To the extent that any information contained in any report on Form 6-K, or any exhibit thereto, was furnished to, rather than filed with, the Commission, such information or exhibit is specifically not incorporated by reference.

All documents that the registrant subsequently files pursuant to Sections 13(a), 13(c), 14 and 15(d) of the Exchange Act prior to the filing of a post-effective amendment to this registration statement which indicates that all of the ordinary shares offered have been sold or which deregisters all of such shares then remaining unsold, shall be deemed to be incorporated by reference in this registration statement and to be a part hereof from the date of the filing of such documents. Any report on Form 6-K furnished by the registrant to the Commission after the date of this registration statement (or a portion thereof) is incorporated by reference in this registration statement only to the extent that the report expressly states that the registrant incorporates it (or such portions) by reference in this registration statement and it is not subsequently superseded.


Any statement contained in a document incorporated or deemed to be incorporated by reference herein shall be deemed to be modified or superseded to the extent that a statement contained herein or in any other subsequently filed document which also is or is deemed to be incorporated by reference herein modifies or supersedes such statement. Any such statement so modified or superseded shall not be deemed, except as so modified or superseded, to constitute a part of this registration statement.

 

Item 4.

#### Given instruction:
Return the full passage on incorporation by reference, word for word and without any changes. The listing that follows comes from a separate, unrelated source.

#### Material provided:
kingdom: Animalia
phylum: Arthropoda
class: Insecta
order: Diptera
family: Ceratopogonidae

==

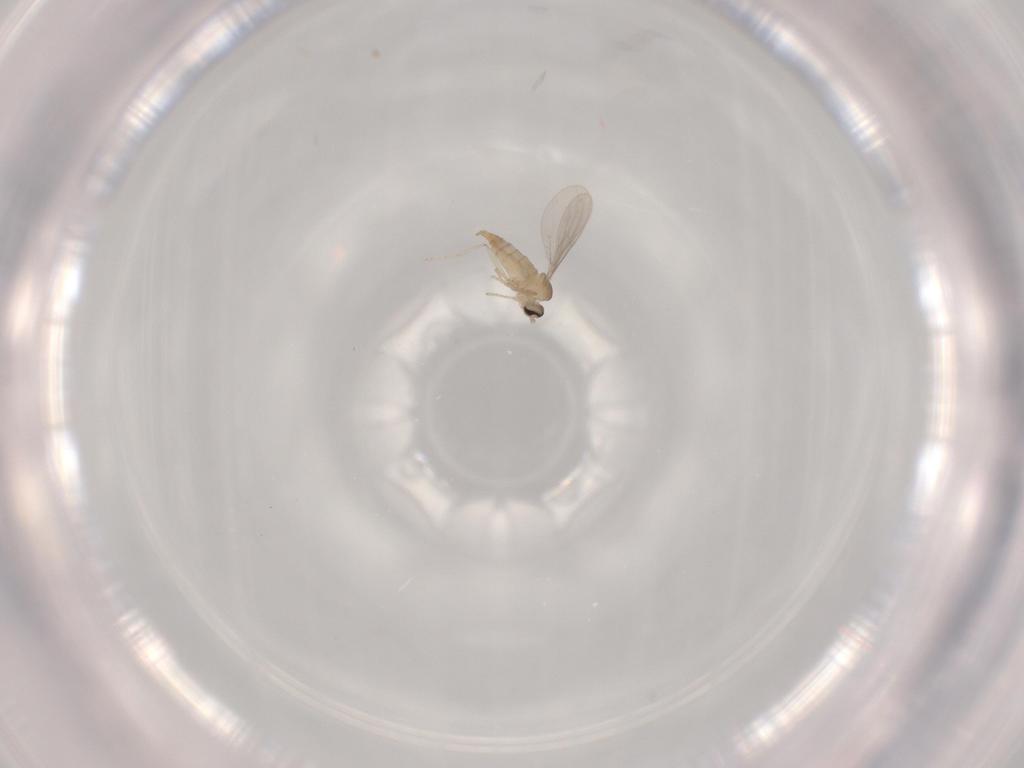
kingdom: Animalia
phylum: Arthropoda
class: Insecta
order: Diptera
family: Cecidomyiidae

* * *

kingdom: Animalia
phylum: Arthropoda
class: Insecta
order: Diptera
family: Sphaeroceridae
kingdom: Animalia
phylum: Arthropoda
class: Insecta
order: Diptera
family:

#### Result of this task:
To the extent that any information contained in any report on Form 6-K, or any exhibit thereto, was furnished to, rather than filed with, the Commission, such information or exhibit is specifically not incorporated by reference.

All documents that the registrant subsequently files pursuant to Sections 13(a), 13(c), 14 and 15(d) of the Exchange Act prior to the filing of a post-effective amendment to this registration statement which indicates that all of the ordinary shares offered have been sold or which deregisters all of such shares then remaining unsold, shall be deemed to be incorporated by reference in this registration statement and to be a part hereof from the date of the filing of such documents. Any report on Form 6-K furnished by the registrant to the Commission after the date of this registration statement (or a portion thereof) is incorporated by reference in this registration statement only to the extent that the report expressly states that the registrant incorporates it (or such portions) by reference in this registration statement and it is not subsequently superseded.


Any statement contained in a document incorporated or deemed to be incorporated by reference herein shall be deemed to be modified or superseded to the extent that a statement contained herein or in any other subsequently filed document which also is or is deemed to be incorporated by reference herein modifies or supersedes such statement. Any such statement so modified or superseded shall not be deemed, except as so modified or superseded, to constitute a part of this registration statement.

 

Item 4.